[Work to be completed]: Using the entries that follow, give the number of lines containing the string "assign". Write nothing besides that number.

[Stored dataset items]
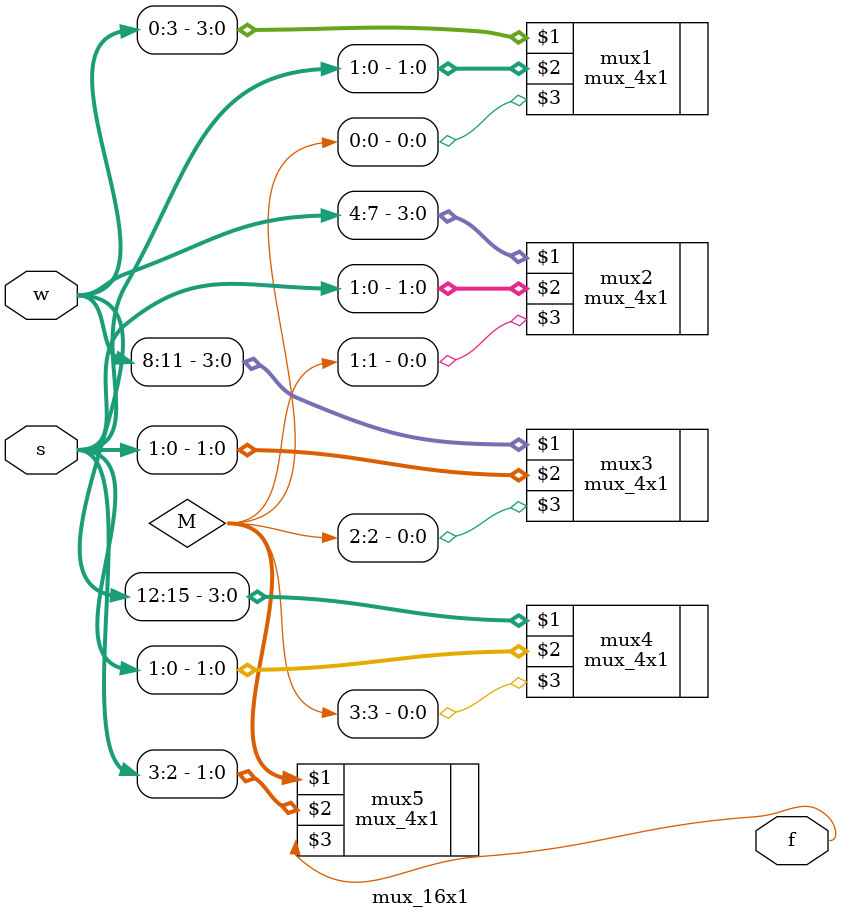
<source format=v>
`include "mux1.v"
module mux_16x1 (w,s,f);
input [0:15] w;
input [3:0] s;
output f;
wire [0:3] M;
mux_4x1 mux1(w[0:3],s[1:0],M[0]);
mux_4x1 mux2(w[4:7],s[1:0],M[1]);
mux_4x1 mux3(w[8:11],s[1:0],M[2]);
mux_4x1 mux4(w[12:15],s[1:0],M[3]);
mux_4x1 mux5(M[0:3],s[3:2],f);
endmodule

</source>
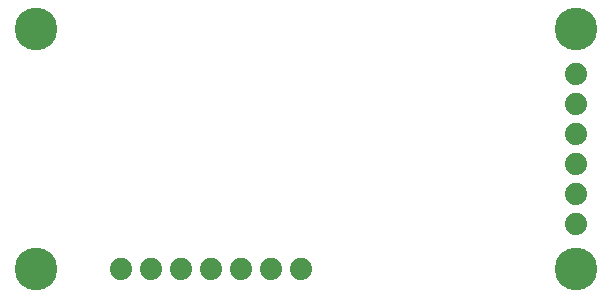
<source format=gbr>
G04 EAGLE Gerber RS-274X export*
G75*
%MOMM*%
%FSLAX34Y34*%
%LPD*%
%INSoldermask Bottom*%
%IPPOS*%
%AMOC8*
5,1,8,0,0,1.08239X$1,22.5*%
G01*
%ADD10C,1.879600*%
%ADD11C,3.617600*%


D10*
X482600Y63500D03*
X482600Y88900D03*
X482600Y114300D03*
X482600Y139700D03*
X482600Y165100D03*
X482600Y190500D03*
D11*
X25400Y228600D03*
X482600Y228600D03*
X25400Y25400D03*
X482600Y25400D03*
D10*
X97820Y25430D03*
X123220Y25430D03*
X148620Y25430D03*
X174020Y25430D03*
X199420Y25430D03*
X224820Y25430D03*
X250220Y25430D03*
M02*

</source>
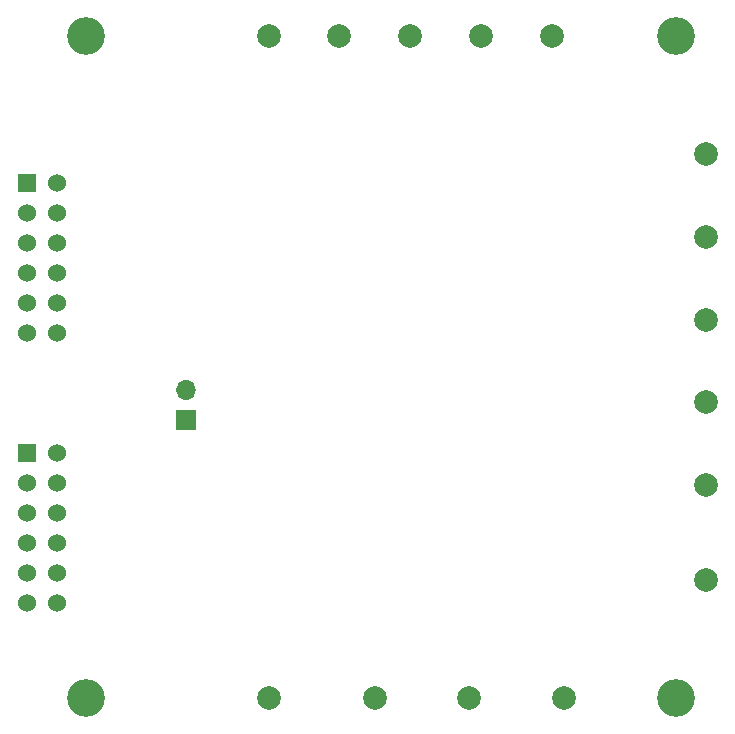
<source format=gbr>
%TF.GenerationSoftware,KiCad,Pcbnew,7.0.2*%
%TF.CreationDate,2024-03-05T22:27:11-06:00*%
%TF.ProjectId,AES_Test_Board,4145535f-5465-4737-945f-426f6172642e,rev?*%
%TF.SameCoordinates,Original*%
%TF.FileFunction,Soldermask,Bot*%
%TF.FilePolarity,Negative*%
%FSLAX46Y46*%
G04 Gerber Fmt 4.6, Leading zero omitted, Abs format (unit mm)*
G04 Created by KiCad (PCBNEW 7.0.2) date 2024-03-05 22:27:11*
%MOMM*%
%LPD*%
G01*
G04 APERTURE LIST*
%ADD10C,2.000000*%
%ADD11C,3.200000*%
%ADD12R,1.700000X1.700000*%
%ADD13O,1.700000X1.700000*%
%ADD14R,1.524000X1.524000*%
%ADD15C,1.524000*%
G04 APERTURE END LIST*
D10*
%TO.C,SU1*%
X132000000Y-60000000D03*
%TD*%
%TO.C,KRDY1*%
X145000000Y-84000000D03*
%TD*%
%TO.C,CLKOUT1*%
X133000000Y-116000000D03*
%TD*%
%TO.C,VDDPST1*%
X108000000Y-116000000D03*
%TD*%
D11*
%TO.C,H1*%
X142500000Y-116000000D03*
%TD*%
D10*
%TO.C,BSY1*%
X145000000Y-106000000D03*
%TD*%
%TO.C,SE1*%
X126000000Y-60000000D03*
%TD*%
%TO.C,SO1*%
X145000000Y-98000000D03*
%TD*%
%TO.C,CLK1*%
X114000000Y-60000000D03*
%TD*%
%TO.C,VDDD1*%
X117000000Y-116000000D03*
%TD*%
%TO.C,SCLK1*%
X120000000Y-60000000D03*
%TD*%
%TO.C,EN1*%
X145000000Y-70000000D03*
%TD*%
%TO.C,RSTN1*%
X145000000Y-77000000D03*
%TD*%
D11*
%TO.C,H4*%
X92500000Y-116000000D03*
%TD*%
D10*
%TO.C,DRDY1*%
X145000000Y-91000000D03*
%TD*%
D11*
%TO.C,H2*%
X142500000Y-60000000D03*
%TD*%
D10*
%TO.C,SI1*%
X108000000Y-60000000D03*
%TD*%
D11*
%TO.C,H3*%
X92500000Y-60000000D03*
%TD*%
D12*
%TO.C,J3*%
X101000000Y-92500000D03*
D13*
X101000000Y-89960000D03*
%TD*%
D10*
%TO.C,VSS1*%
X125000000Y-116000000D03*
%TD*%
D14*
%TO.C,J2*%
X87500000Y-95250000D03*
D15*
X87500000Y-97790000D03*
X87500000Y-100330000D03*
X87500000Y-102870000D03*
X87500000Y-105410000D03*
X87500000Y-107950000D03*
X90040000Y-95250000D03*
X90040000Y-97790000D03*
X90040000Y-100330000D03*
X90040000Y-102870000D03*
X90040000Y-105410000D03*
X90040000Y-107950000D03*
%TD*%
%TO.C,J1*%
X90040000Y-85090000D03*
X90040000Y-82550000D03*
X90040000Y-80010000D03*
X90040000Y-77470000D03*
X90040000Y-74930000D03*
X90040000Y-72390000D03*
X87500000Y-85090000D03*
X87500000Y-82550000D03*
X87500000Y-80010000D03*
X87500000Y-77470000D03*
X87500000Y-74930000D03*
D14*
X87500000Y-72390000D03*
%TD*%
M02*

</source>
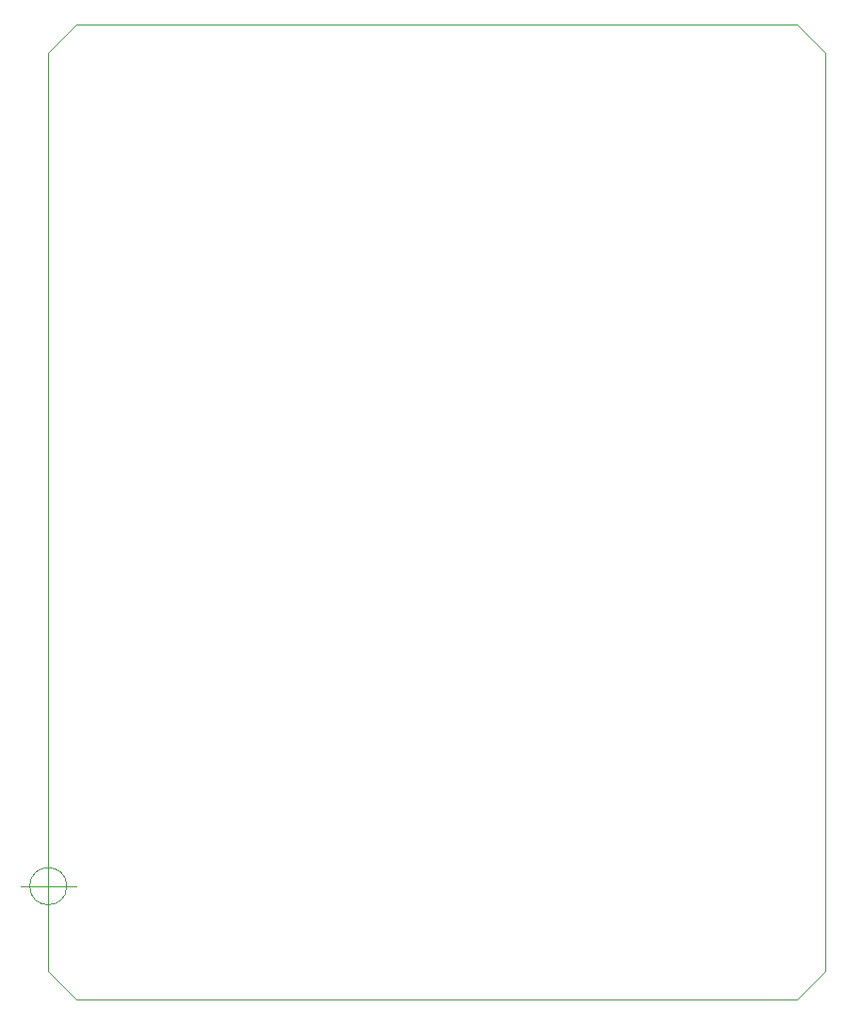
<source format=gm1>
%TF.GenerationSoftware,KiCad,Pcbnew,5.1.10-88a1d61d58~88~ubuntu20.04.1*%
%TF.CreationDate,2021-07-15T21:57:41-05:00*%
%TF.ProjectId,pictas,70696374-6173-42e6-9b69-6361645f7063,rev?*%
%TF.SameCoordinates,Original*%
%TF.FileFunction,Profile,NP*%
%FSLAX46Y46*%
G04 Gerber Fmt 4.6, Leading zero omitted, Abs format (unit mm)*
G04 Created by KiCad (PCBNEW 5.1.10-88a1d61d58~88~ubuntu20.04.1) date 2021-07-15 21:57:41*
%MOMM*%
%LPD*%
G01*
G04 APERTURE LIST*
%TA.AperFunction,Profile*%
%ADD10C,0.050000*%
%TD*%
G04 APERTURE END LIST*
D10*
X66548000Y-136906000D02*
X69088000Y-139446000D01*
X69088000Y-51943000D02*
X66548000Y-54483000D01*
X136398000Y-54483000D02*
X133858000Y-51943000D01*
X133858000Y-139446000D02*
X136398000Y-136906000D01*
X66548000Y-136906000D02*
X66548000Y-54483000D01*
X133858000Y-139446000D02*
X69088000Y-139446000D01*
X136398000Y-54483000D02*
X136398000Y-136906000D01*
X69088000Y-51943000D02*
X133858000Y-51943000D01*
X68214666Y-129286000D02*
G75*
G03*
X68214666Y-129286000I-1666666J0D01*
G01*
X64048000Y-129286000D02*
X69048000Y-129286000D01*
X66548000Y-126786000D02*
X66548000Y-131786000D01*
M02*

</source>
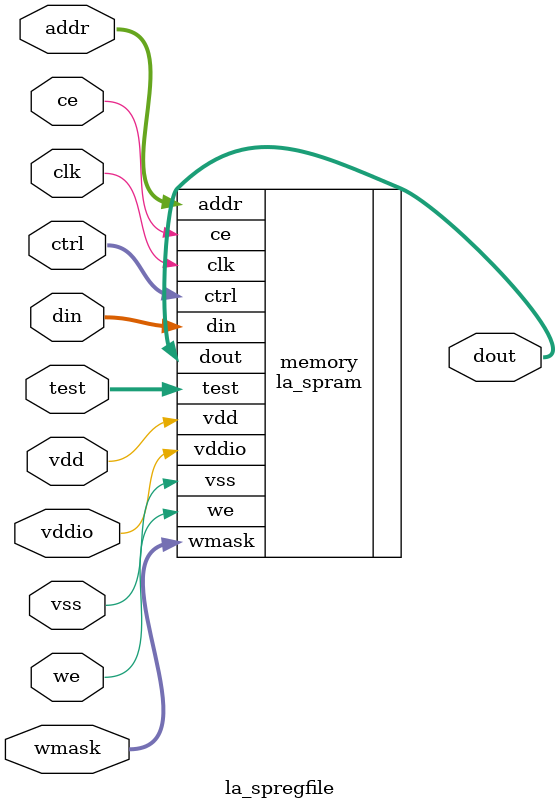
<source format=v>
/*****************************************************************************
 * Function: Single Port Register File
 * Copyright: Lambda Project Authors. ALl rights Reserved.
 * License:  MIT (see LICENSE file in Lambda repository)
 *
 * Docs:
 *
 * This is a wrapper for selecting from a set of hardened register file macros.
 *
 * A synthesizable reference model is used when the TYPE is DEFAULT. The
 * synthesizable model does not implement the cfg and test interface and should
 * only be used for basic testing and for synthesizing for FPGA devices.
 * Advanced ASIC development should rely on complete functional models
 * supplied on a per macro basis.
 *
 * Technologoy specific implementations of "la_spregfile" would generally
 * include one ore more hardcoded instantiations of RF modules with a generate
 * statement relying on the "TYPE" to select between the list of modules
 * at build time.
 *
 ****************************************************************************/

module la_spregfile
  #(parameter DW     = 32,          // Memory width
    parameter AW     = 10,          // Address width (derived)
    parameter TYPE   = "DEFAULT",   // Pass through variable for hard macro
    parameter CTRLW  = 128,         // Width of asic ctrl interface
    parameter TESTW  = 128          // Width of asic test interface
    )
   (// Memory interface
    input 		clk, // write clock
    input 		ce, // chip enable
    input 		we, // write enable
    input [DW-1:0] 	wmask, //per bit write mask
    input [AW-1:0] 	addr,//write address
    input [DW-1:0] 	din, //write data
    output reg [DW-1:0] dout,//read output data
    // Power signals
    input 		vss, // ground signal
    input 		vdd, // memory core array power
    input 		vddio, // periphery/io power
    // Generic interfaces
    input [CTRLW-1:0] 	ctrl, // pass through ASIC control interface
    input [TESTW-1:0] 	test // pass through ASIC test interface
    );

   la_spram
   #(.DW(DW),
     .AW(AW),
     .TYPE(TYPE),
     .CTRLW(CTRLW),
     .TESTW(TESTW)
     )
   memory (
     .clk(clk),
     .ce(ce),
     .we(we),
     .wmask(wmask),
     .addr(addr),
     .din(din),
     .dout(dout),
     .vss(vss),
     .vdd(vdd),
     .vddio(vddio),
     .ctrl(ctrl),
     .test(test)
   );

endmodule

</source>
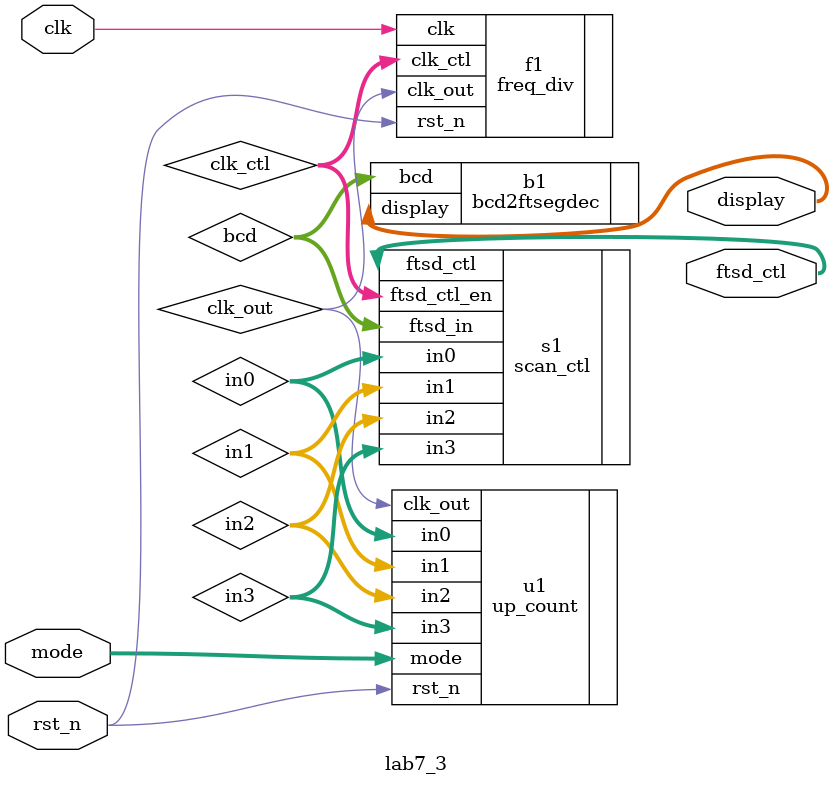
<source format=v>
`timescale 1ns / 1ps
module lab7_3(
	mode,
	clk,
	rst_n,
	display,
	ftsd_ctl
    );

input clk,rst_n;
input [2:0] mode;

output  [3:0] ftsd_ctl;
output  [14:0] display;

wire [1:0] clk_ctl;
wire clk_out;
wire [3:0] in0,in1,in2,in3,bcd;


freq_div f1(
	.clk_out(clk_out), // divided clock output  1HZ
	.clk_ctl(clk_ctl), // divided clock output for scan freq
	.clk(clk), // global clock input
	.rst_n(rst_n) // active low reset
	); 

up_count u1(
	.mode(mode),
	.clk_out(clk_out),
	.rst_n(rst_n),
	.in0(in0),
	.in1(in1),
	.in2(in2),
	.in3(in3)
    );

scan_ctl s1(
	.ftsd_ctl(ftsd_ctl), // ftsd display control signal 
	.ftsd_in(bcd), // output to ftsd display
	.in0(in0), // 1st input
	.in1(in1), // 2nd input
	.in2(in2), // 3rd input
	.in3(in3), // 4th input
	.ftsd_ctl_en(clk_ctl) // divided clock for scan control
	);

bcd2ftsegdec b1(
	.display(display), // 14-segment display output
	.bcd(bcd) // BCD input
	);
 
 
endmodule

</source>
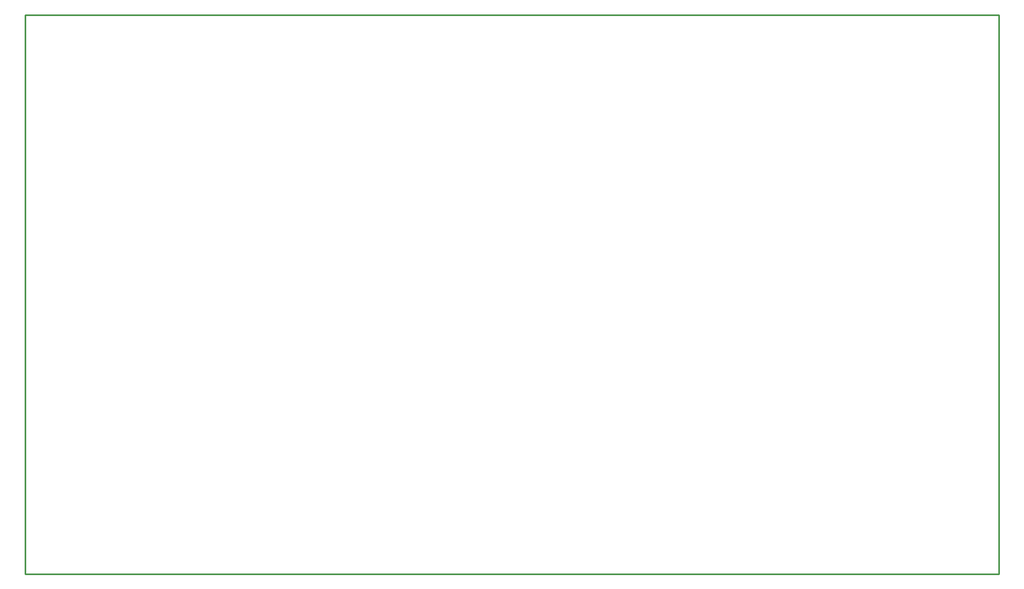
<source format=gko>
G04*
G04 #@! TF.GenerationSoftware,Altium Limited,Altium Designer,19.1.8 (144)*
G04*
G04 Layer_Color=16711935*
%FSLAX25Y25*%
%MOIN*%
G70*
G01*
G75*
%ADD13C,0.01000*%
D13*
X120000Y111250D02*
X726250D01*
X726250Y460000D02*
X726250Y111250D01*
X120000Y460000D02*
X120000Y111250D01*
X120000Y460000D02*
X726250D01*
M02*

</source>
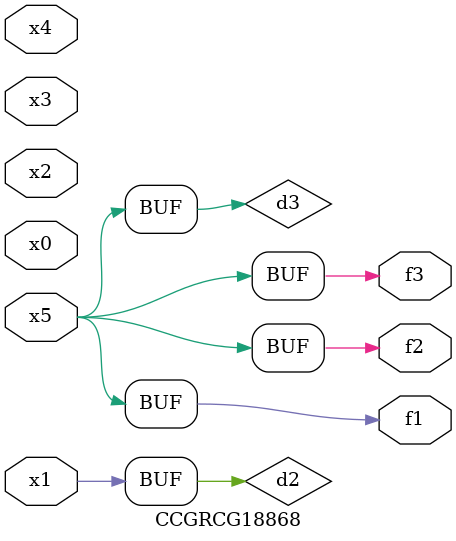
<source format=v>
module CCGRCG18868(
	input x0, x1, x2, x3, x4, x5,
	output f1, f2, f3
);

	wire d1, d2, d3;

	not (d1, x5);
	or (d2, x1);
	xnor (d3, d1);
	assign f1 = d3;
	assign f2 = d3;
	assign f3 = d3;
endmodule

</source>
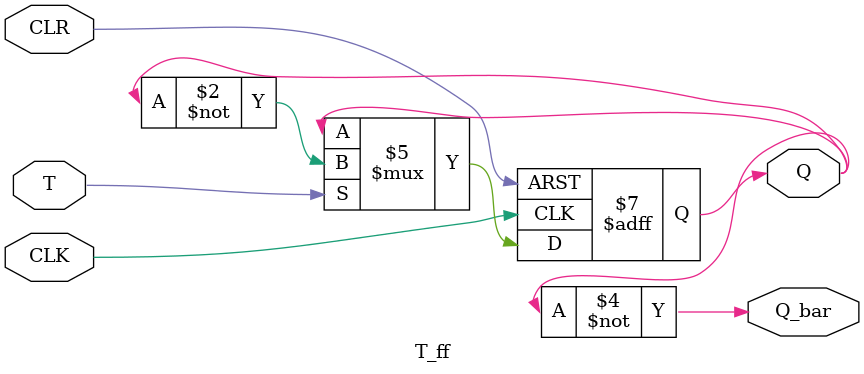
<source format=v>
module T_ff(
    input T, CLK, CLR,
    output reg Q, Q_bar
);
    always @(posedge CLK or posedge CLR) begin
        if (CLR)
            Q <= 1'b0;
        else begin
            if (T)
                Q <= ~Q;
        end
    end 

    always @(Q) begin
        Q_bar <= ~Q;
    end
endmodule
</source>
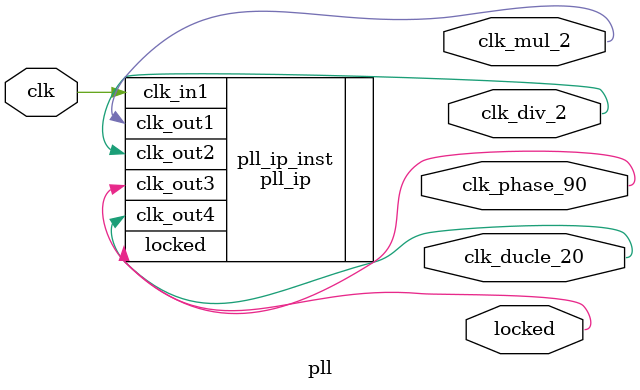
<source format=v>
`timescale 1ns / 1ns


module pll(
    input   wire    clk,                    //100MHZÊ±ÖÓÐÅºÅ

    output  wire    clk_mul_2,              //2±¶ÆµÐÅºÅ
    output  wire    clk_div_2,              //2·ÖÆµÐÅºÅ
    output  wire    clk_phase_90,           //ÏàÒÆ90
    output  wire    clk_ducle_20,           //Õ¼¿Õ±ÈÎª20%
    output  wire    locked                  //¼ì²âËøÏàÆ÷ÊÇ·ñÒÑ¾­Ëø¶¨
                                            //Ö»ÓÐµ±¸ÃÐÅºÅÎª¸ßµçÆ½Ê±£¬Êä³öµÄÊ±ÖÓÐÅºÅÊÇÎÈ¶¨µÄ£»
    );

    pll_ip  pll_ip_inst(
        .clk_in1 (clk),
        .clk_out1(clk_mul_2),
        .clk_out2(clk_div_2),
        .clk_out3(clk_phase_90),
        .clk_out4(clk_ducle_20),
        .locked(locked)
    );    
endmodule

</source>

[Answer below]: 3